Tanım alıkoyma

Elde tutma, Latince tutuculuktan elde tutma eylemi ve etkisidir (bir şeyi saklamak, hareket etmesini veya gitmesini engellemek, normal seyrini kesmek). Biyolojide, tutma kavramı, sıvıları organizmadan uzaklaştırmada fizyolojik güçlük anlamına gelir.

alıkoyma

Sıvı tutulumu ayrıca damlayan veya ödem olarak da bilinir. Bağımsız bir hastalık olarak kabul edilmez, ancak diğer organların yanı sıra böbrekleri ve kalbi etkileyebilecek diğer hastalıkların bir belirtisidir. Tutulan sıvının birikmesi göbek, ayak bilekleri, bilekler, kollar veya boynda oluşabilir.

Birçoğu sıvı tutma sorunu olan insanlara verilen tavsiyelerdir. Ancak, en önemlilerinden bazıları şunlardır:
• Yağların ve şekerlerin en aza indirildiği sağlıklı ve dengeli bir diyet uygulayın.
• Her gün bol miktarda su için. Özellikle, en uygunun her gün 1, 5 ile 2 litre arasında bir miktarda alınması gerektiğini şart koşuyor.
• Yukarıda belirtilen tutuşun ne olacağı konusunda temel bir rol oynadığından, her zaman tuz tüketimini kontrol edin.
• Pek çok meyve ve sebzeyi diyete dahil edin. Bu anlamda, alandaki uzmanların önerdiği şey günde beş parçadır.

Elbette, bu ipuçlarına her yönden sağlıklı olan temel bir ipucu eklendi: sık sık egzersiz yapın. Spor yapmak için fazla zamanınız yoksa, her gün en az yarım saat yürümeyi seçmeniz önerilir.

Tüm bunlara ek olarak, sıvı tutulmasından muzdarip olanlar, farklı bitkilerin olduğunu, infüzyon olarak alındıklarını ve gerçekleşmelerine yardımcı olduklarını bilmeleri önemlidir. Bu anlamda, at kuyruğunu, karahindiba, alıç, kiraz veya hindiba vurgulayabilirsiniz.

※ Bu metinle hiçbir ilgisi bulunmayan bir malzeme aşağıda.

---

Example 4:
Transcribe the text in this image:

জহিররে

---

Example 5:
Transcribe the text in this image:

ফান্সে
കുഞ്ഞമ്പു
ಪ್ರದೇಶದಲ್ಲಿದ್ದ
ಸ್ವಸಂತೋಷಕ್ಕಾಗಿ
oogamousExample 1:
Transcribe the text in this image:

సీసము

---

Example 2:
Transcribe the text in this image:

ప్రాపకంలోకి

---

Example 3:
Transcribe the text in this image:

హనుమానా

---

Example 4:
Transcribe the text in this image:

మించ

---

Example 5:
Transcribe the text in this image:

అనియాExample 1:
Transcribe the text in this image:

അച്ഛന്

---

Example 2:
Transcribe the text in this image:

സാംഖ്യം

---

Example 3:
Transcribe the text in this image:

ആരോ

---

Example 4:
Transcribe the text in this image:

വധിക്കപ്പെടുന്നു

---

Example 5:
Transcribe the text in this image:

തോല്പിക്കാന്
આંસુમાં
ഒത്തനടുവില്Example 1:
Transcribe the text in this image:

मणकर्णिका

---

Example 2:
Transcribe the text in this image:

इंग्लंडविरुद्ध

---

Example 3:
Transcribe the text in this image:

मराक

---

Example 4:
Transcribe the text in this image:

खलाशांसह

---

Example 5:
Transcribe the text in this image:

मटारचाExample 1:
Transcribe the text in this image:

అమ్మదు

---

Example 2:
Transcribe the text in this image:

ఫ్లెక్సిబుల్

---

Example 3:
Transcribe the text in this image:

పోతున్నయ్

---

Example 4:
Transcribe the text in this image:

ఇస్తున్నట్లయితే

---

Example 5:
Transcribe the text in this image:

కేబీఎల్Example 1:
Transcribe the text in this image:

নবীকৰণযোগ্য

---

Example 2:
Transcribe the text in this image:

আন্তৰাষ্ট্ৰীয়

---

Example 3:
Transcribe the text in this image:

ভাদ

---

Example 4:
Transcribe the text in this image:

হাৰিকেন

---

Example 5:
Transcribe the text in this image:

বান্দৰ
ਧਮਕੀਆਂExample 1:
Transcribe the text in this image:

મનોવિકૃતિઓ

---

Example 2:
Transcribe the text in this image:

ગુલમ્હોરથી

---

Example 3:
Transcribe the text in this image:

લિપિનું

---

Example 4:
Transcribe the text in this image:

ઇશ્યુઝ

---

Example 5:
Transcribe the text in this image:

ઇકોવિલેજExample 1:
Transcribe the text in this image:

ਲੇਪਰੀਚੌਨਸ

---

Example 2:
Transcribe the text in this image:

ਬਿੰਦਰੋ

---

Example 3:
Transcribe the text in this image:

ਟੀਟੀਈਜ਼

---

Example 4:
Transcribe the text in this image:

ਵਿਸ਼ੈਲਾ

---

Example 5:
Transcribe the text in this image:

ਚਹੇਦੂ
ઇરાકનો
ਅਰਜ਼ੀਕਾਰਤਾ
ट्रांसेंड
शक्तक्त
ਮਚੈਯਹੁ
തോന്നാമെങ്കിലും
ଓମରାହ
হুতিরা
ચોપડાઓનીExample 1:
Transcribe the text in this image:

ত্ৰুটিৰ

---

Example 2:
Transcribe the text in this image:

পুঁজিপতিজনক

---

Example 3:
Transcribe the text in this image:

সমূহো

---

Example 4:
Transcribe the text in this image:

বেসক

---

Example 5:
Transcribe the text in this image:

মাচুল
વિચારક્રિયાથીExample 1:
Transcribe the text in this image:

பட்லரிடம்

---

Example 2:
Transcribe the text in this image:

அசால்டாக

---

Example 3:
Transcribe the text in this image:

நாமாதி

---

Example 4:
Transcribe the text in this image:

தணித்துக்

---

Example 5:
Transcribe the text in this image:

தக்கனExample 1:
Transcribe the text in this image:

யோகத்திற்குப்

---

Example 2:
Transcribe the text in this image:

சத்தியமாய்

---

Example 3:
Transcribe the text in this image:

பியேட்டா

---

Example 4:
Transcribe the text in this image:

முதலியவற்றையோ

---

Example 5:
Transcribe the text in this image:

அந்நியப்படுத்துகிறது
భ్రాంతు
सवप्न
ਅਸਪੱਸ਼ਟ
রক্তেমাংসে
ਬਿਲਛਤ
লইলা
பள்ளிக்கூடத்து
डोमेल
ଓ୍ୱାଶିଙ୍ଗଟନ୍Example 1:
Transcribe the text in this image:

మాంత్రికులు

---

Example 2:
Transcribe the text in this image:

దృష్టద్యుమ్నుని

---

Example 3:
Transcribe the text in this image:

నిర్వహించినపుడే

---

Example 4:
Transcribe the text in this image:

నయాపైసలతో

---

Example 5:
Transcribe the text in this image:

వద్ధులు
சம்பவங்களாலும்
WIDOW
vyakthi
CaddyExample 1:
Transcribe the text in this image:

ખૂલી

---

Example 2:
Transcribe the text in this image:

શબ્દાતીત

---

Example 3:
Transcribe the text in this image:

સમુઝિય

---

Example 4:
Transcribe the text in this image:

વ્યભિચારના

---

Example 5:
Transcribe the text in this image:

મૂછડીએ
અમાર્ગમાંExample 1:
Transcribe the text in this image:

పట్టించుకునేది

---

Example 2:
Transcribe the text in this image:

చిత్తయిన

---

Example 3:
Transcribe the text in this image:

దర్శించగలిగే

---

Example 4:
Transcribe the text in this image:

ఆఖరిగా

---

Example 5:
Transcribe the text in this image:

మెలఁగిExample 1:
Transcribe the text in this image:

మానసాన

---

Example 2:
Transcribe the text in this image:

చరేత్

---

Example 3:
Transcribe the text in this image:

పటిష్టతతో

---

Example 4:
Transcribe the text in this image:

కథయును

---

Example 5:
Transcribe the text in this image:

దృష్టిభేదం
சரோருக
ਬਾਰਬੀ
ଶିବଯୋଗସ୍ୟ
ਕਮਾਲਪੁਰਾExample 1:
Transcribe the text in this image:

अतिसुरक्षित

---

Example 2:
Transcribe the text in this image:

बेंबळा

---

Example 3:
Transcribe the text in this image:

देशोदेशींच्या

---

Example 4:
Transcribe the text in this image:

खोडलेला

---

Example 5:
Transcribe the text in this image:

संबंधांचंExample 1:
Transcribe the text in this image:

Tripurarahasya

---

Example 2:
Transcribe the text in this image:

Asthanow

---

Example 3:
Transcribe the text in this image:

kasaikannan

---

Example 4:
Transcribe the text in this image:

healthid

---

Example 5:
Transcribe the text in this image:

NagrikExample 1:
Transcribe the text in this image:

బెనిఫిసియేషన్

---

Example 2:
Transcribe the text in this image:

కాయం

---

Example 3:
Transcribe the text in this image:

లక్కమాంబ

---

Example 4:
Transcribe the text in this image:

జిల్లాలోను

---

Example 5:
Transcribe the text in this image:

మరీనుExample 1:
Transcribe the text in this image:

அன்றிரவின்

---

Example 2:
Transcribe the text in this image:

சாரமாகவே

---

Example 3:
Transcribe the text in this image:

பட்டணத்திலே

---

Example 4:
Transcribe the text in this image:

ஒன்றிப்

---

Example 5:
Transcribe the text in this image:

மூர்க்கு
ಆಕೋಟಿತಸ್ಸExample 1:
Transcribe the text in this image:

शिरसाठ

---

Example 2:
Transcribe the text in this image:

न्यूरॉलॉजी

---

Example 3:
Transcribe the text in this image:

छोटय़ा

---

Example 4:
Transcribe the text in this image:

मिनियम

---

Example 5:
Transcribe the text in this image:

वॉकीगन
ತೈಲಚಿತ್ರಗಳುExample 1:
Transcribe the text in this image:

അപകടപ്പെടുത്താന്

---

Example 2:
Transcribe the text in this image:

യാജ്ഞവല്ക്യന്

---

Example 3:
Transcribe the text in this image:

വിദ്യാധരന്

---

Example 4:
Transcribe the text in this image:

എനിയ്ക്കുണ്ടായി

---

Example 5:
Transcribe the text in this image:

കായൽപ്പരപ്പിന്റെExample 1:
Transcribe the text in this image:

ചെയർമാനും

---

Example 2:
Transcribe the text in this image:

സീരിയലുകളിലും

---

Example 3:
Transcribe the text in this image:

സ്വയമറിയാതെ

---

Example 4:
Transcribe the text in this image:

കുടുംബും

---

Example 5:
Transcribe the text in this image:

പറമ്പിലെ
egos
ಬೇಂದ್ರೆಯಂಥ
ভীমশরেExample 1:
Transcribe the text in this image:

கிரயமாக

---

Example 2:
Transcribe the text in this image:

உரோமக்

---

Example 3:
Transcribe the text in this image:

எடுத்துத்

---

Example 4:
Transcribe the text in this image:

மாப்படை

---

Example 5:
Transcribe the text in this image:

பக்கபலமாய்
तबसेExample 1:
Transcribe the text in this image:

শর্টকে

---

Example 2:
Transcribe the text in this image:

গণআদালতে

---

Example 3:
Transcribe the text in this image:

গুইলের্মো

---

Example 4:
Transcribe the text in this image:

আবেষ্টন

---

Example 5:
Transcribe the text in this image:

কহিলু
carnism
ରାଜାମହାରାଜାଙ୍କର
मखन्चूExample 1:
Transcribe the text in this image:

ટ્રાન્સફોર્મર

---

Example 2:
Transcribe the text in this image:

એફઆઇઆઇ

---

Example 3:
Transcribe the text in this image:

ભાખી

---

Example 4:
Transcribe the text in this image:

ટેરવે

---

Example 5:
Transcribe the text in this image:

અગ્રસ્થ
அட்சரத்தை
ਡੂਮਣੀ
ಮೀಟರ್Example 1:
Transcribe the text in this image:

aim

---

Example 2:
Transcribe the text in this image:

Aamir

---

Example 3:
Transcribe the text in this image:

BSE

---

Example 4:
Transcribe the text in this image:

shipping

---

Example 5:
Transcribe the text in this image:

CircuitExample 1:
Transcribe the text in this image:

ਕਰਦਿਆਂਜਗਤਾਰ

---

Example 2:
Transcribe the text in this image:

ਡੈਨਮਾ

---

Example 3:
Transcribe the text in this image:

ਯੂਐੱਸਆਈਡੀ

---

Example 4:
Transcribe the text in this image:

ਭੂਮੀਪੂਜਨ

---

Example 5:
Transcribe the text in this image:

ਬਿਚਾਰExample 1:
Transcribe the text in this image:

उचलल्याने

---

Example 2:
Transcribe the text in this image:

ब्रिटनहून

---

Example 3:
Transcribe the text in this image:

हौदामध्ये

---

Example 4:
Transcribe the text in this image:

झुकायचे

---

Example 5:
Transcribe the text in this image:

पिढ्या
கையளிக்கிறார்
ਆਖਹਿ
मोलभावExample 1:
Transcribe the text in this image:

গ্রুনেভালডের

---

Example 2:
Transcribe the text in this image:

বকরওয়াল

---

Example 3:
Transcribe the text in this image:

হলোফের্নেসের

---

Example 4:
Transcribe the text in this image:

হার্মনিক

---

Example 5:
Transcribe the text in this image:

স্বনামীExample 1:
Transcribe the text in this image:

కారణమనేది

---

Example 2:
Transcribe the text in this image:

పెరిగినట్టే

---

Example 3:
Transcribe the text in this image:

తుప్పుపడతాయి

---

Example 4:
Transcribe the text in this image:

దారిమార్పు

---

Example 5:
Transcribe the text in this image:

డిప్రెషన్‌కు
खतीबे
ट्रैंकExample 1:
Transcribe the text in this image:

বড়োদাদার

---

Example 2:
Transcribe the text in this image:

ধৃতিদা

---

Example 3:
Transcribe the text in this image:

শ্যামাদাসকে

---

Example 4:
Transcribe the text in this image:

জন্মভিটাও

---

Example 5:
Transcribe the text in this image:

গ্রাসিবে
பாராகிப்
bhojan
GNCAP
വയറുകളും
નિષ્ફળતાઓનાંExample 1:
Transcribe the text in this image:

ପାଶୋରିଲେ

Tutma nosyonu ekonomi ve finansta da gelir, maaş, vb. Bu oran genellikle Devlet tarafından vergi gibi çeşitli kavramlar altında tahsis edilir. Modalite, bir sektör bir ülkenin karşılaştırmalı üstünlüklerinden faydalandığında piyasadaki bozulmaları önlemek veya serveti yeniden dağıtmak için kullanılır. Örneğin: eğer bir sektör şu anki döviz kurunun tüm üretimini ihraç etmesine izin verdiği için milyonlarca dolar kazanırsa, hükümet bir stopaj kurabilir ve ardından bu parayı döviz kuru politikasından faydalanabilecek diğer sektörlere tahsis edebilir.

İspanya'da, birçok sektörün ve özerk profesyonelin% ​​21'e kadar stopaja sahip olduğunu belirlemek önemlidir. Ancak, faaliyete başladıklarında, ilk otuz ay boyunca kendilerini yalnızca% 9'a götürecek belirli hibe ve sübvansiyonlardan yararlanma fırsatına sahip olurlar.

Tutulanlar genellikle etkilenen sektörler tarafından iyi karşılanmamaktadır. Bu durumun sembolik bir örneği, 2008'de, kırsal kesimdeki işletme örgütlerinin yolları kapattıkları ve soya fasulyesi ve ayçiçeği ihracatındaki gerilemelerde artışa karşı olduklarından dört aydan fazla bir süre boyunca grev yaptıkları Arjantin'de gerçekleşti.